'Abraham Lincoln: Vampire Hunter' Review: Limp Horror/History Hybrid Misses the Jugular

'Abraham Lincoln: Vampire Hunter' Review: Limp Horror/History Hybrid Misses the Jugular

Among other unfortunate things, “Abraham Lincoln: Vampire Hunter” must be the crummiest-looking big-budget movie of the year to date.

The picture has the flat lighting of a TV soap opera, and its effects–brazenly fakey landscapes under highly unlikely skies–might have been devised by a small child with a birthday watercolor set.

Also problematic is the film’s star, Benjamin Walker, a well-regarded stage actor who’s too bland here–and, worse, a bit too Randy-Quaid-like–to really work the stovepipe hat of our sixteenth president.

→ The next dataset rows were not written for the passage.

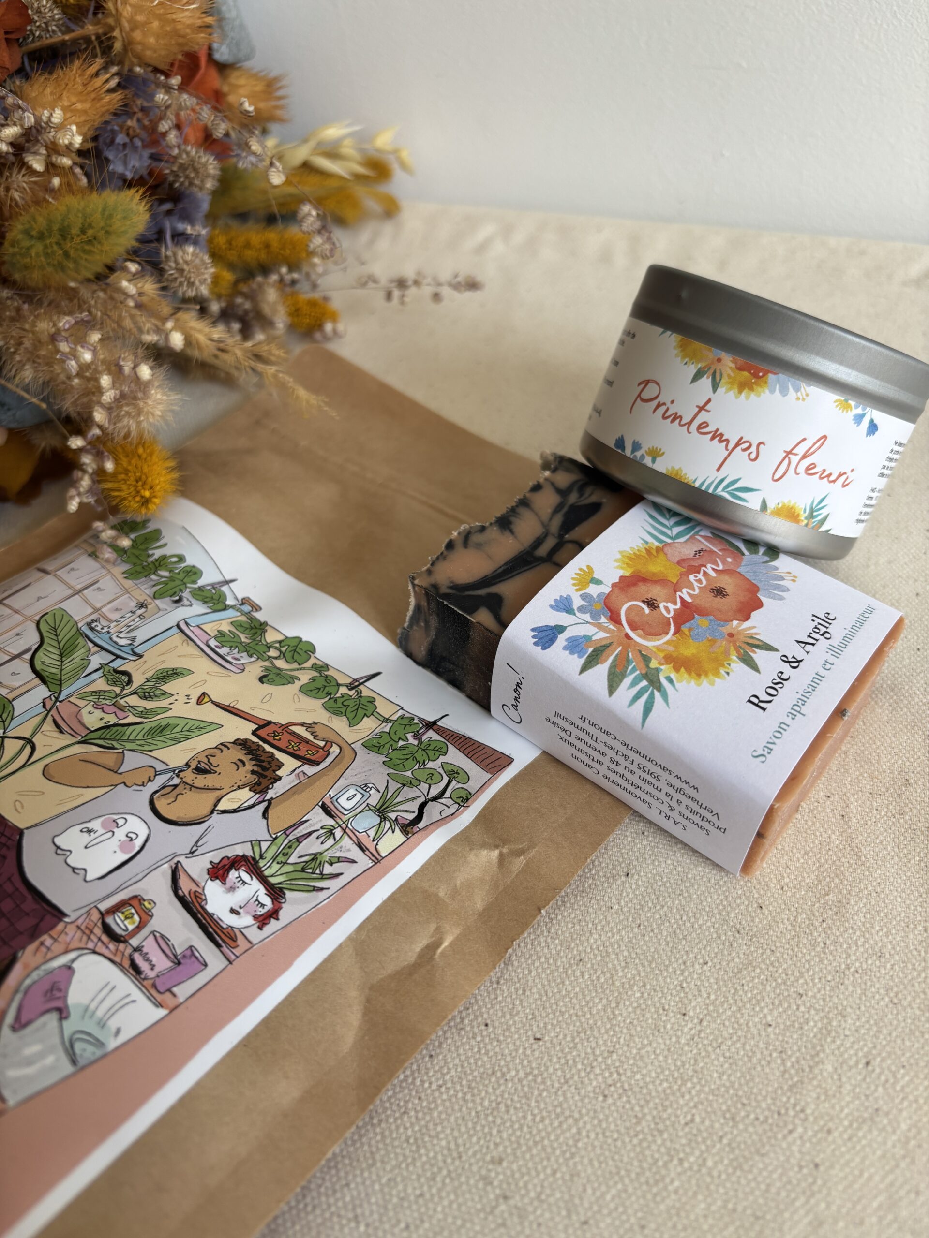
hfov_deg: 53.1
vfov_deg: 67.3
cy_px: 619
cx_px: 464
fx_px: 930
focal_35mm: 26
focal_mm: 5.96
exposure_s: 1/121
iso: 50
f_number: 1.6
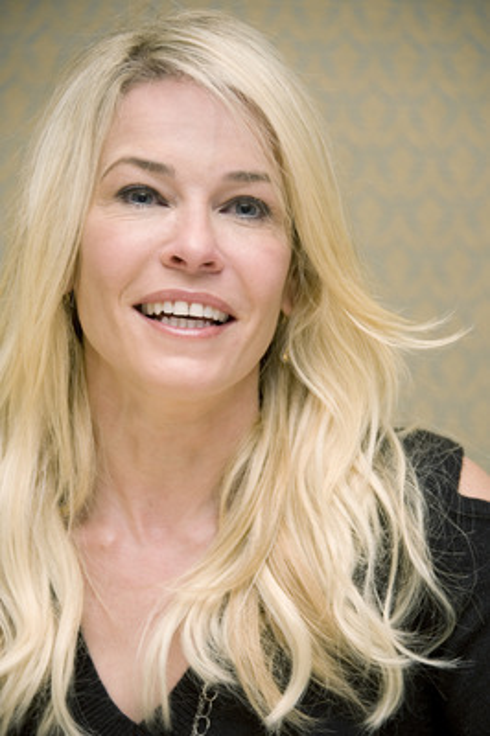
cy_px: 368
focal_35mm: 170
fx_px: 3477
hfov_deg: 8.1
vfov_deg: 12.1
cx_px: 245
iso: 500
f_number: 5.6
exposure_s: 1/60
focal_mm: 170
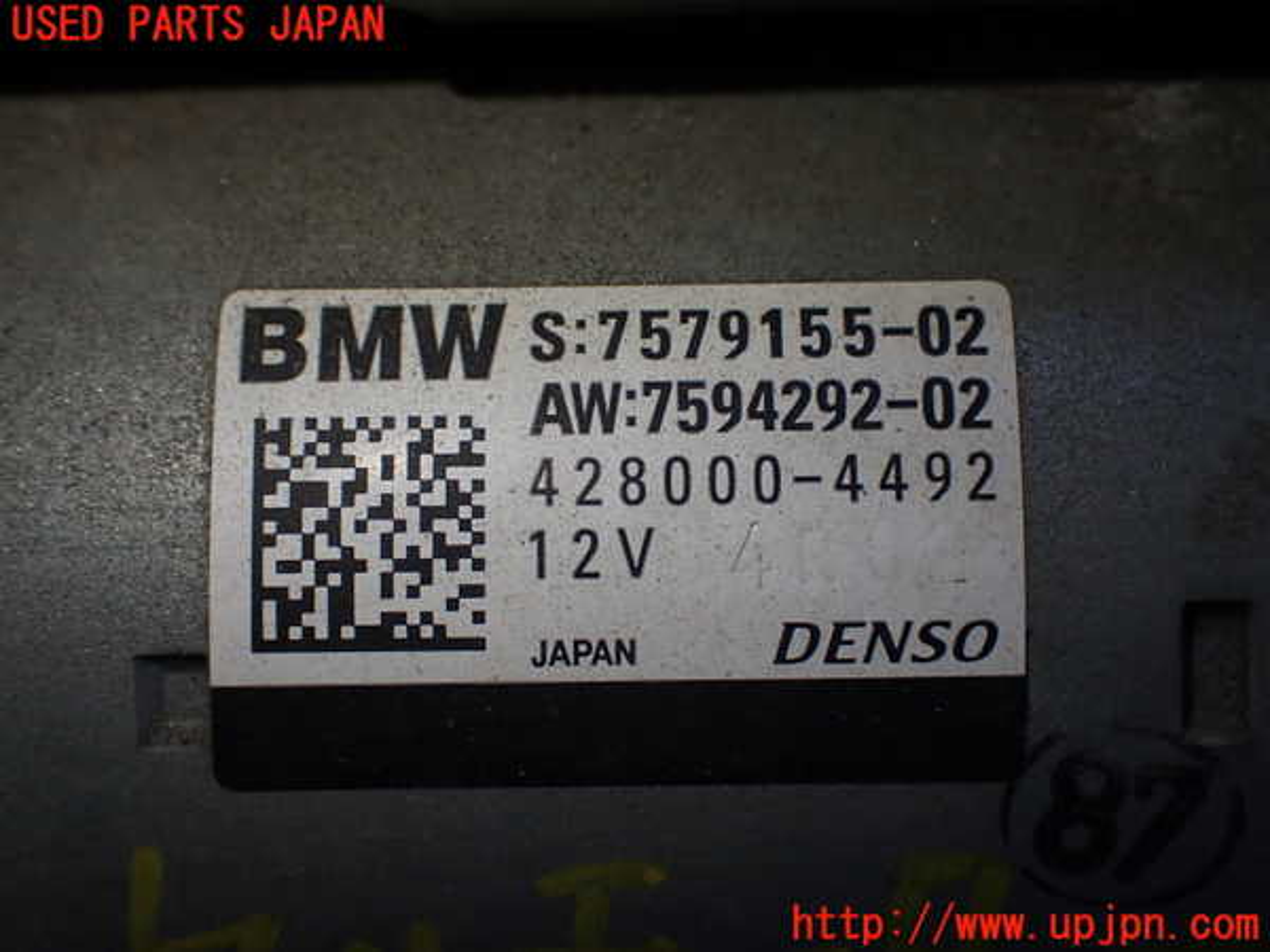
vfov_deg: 32.9
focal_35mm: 44
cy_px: 476
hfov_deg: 42.9
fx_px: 1614
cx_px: 635
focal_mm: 7.84
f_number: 2.9
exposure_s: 1/200
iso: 100
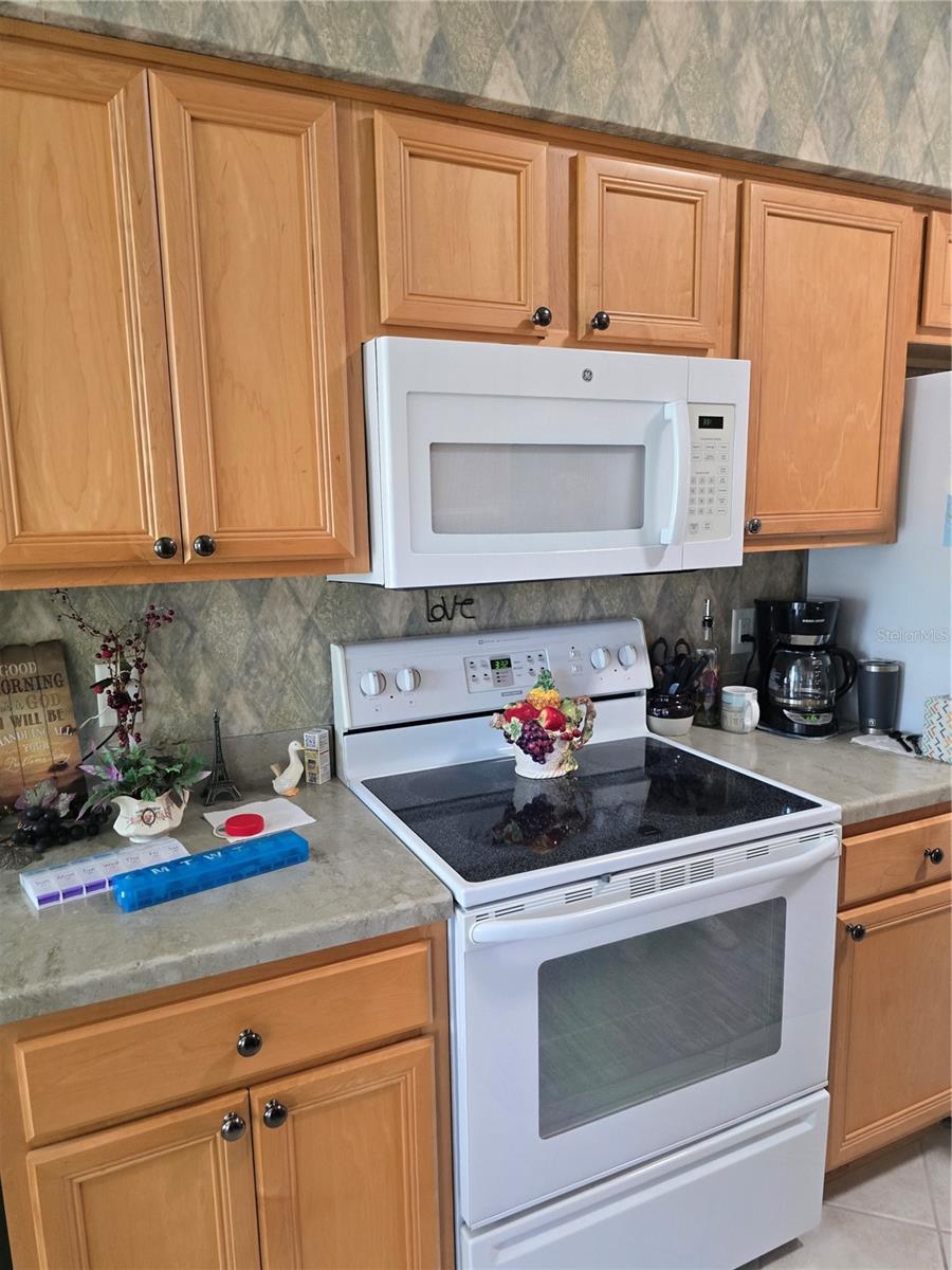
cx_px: 476
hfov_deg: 58.9
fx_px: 843
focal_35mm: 23
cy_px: 635
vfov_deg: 73.9
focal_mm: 6.3
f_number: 1.7
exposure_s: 1/120
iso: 640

The Lincoln we have in this telling, of course, is more than just the log-chopper and Great Emancipator of history: he’s a scourge of the legions of vampires who infest his young country (with a heavy concentration in the Old South). This cute idea is the work of screenwriter Seth Grahame-Smith, adapting his own novel, which was itself a sequel to his breakthrough stunt, the 2009 “Pride and Prejudice and Zombies.”

The movie might have been better with a bit more humor–well, intentional humor–of the sort that would seem to be inherent in the story’s smart-aleck concept. But Kazakhstani director Timur Bekmambetov is not a man to whom one goes for sly wit. Best known for his sprawling Russian vampire films “Night Watch” and “Day Watch,” and for the amusingly excessive Angelina Jolie vehicle “Wanted,” Bekmambetov is a filmmaker for whom too much can never begin to be enough, and he pulls out every available stop for the two most imaginative sequences here–a wild chase staged amid a thundering horse stampede and a raging confrontation aboard a train racing across a burning railroad bridge.